++++ Exercise data

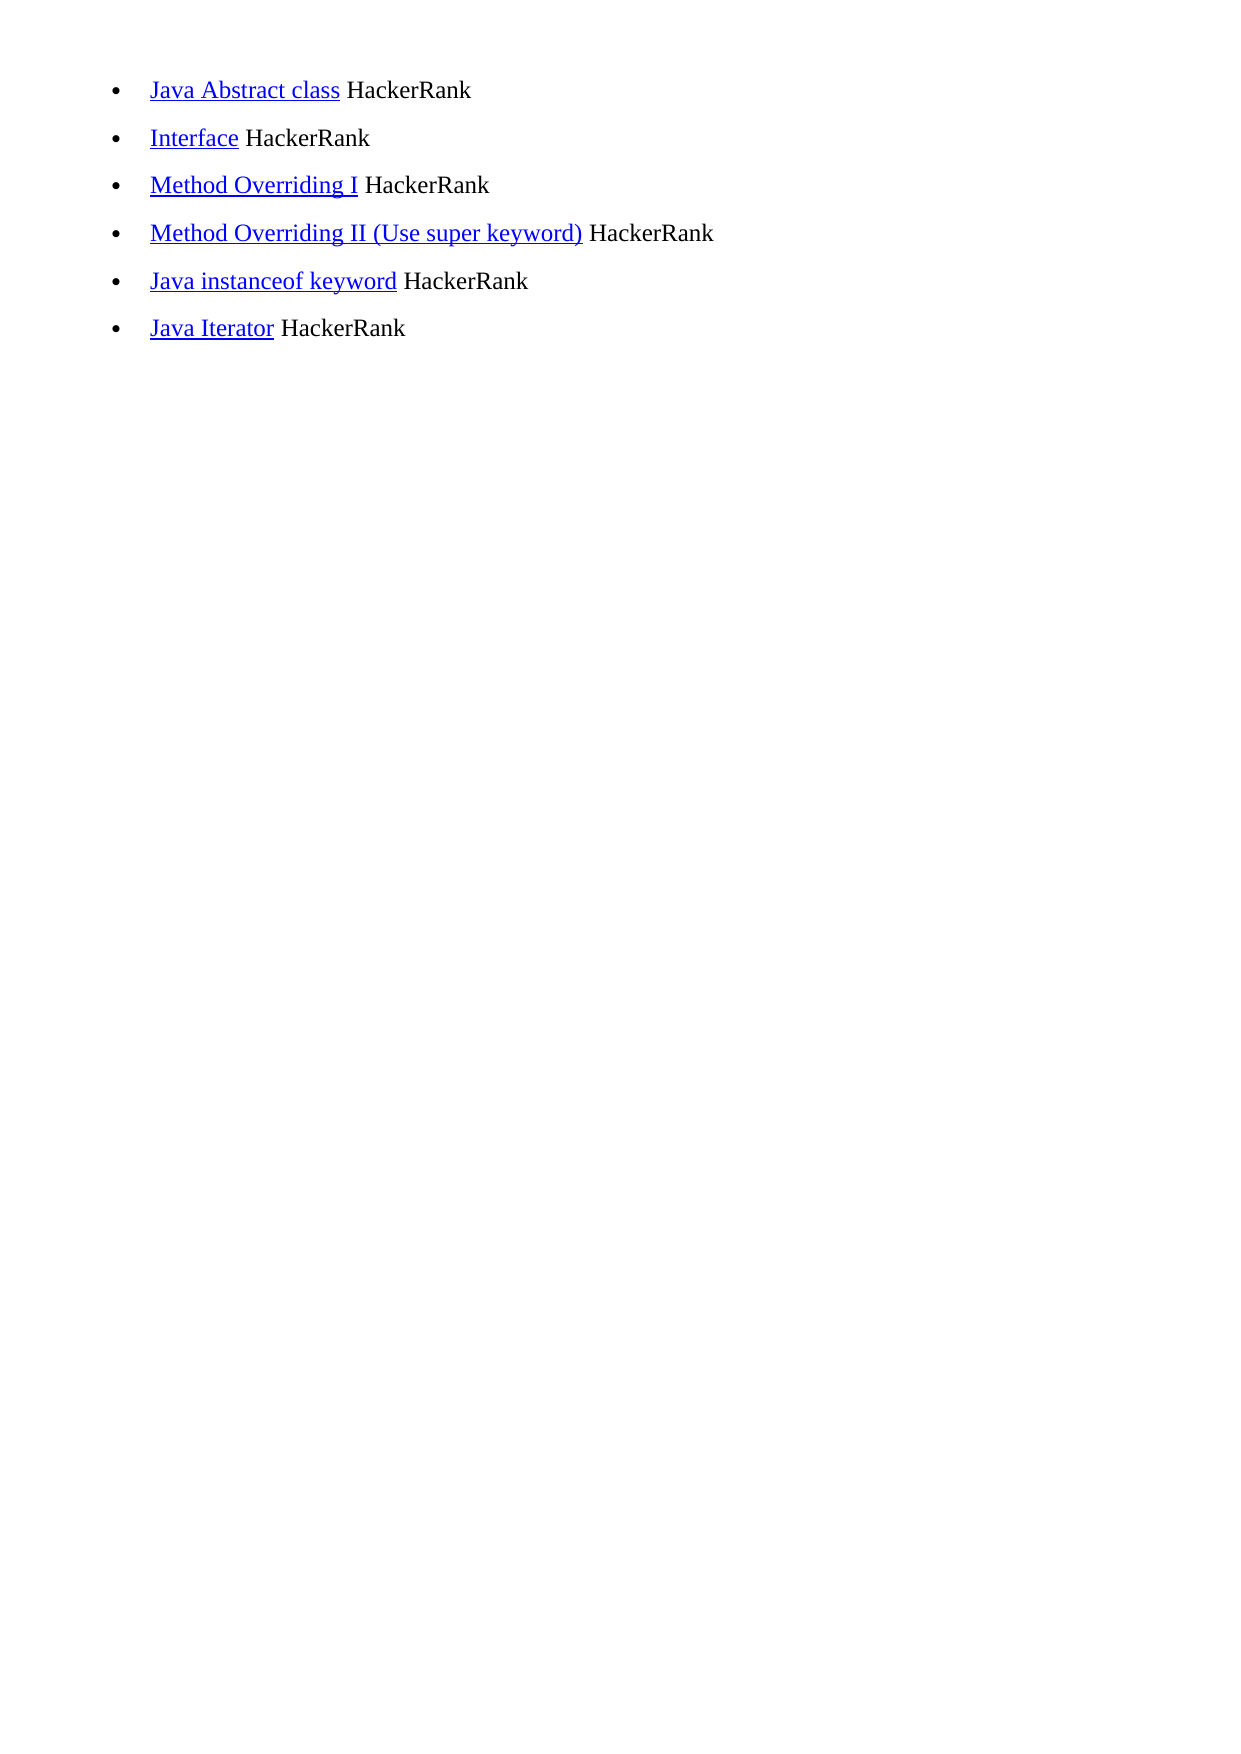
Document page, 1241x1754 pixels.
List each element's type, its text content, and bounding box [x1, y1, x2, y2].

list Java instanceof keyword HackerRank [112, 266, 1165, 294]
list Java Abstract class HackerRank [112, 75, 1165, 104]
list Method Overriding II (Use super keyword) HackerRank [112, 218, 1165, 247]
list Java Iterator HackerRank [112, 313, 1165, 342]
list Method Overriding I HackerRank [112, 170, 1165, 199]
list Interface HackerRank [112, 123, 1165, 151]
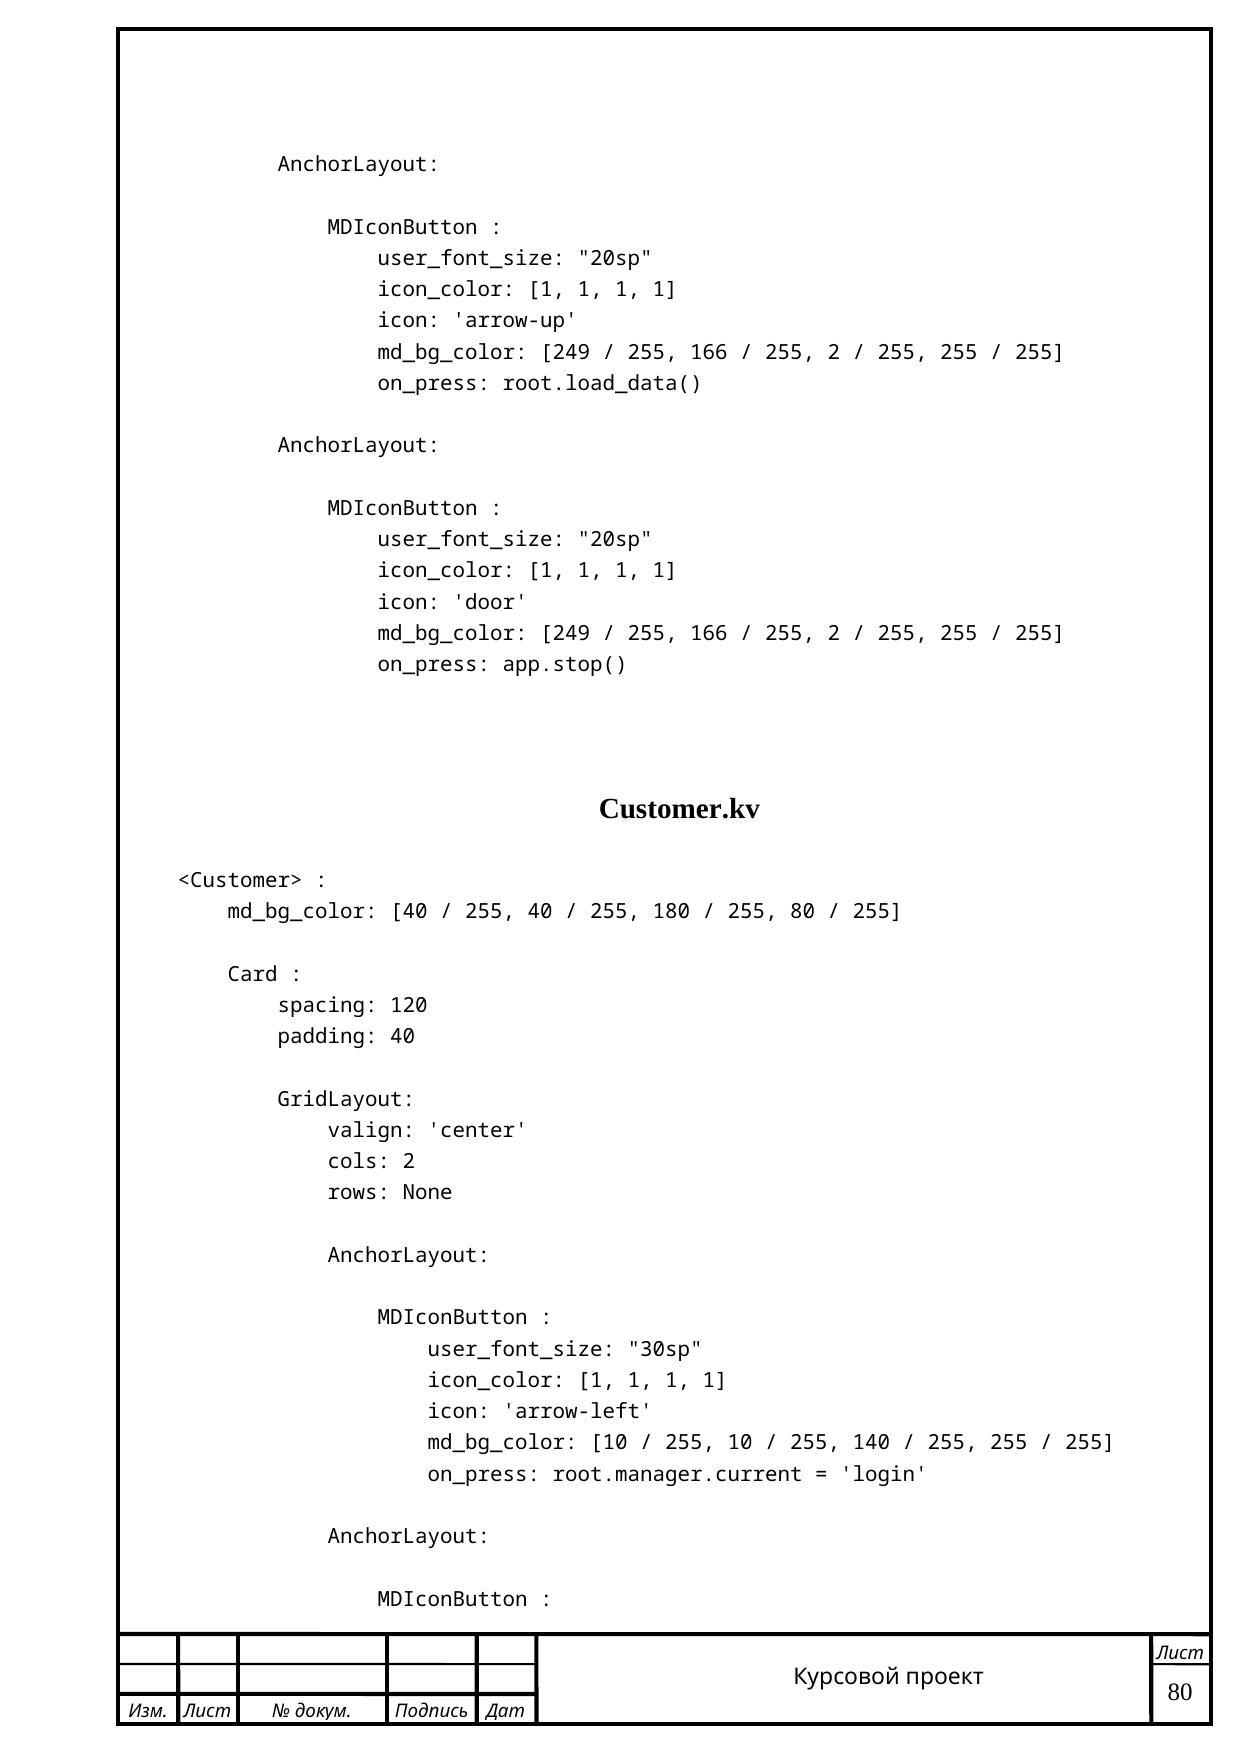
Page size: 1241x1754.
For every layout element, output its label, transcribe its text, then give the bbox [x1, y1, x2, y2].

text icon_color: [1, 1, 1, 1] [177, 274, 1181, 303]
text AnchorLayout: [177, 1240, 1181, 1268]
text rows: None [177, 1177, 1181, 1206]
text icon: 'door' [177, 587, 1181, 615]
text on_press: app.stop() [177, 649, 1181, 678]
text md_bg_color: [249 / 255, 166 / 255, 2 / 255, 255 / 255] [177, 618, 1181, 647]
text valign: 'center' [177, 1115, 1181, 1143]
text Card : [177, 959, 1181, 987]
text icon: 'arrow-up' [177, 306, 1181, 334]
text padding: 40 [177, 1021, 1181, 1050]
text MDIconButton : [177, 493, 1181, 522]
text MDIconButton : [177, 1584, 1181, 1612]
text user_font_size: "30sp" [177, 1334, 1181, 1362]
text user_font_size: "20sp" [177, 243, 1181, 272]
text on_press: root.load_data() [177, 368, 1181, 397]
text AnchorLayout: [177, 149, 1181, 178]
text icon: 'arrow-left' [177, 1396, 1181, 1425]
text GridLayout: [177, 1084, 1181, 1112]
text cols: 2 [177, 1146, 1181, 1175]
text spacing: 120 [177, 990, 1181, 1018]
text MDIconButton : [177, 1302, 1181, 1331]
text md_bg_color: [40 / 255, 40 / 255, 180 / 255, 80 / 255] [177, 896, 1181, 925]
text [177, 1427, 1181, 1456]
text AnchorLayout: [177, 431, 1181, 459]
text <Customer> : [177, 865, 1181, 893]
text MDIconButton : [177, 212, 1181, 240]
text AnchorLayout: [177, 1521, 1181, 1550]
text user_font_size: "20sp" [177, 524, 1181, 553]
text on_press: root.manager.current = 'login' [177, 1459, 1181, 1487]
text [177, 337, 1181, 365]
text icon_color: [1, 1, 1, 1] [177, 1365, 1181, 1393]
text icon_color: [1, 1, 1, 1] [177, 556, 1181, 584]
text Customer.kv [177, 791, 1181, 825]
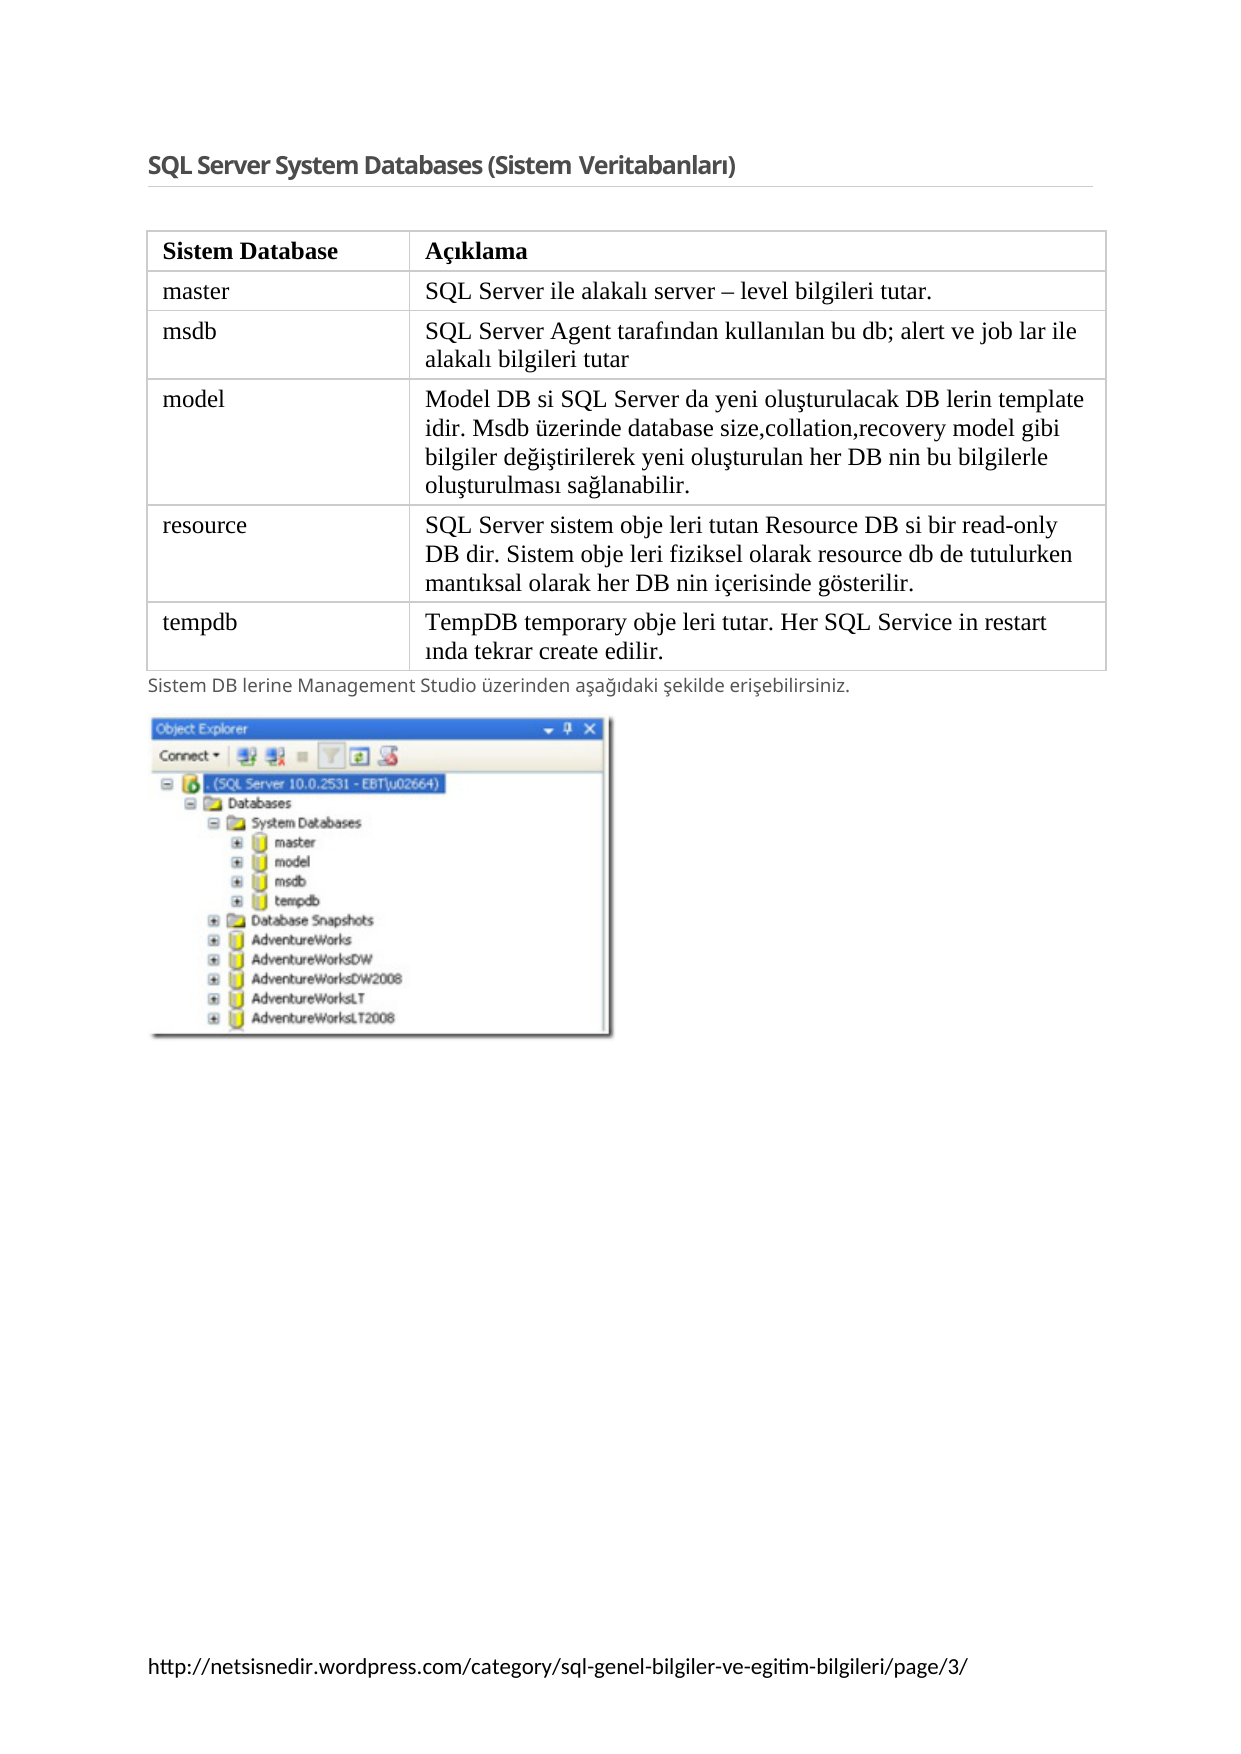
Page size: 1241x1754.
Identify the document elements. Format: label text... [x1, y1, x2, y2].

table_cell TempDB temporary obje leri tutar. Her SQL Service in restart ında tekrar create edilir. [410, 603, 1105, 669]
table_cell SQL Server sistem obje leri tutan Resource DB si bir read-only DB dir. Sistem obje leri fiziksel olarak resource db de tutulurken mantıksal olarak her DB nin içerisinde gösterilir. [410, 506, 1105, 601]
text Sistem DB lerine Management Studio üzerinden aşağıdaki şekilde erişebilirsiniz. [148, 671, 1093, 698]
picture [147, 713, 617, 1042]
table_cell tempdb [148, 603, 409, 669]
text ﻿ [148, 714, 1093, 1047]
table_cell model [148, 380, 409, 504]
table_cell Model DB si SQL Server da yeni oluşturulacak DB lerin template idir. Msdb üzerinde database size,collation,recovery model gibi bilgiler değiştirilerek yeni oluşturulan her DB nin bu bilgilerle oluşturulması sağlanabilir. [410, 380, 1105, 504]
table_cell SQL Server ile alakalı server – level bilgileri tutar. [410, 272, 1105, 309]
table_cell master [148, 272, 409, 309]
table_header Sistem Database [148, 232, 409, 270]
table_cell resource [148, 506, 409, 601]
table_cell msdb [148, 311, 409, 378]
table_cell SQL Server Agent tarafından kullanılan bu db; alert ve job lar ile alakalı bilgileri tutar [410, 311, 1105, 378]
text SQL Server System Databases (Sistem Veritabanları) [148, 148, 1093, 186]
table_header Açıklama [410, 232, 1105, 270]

++++++++

◆ Work request
Copy out every line of the data where the word "Java" occurs.

◆ Answer for this exercise
list Java instanceof keyword HackerRank [112, 266, 1165, 294]
list Java Abstract class HackerRank [112, 75, 1165, 104]
list Java Iterator HackerRank [112, 313, 1165, 342]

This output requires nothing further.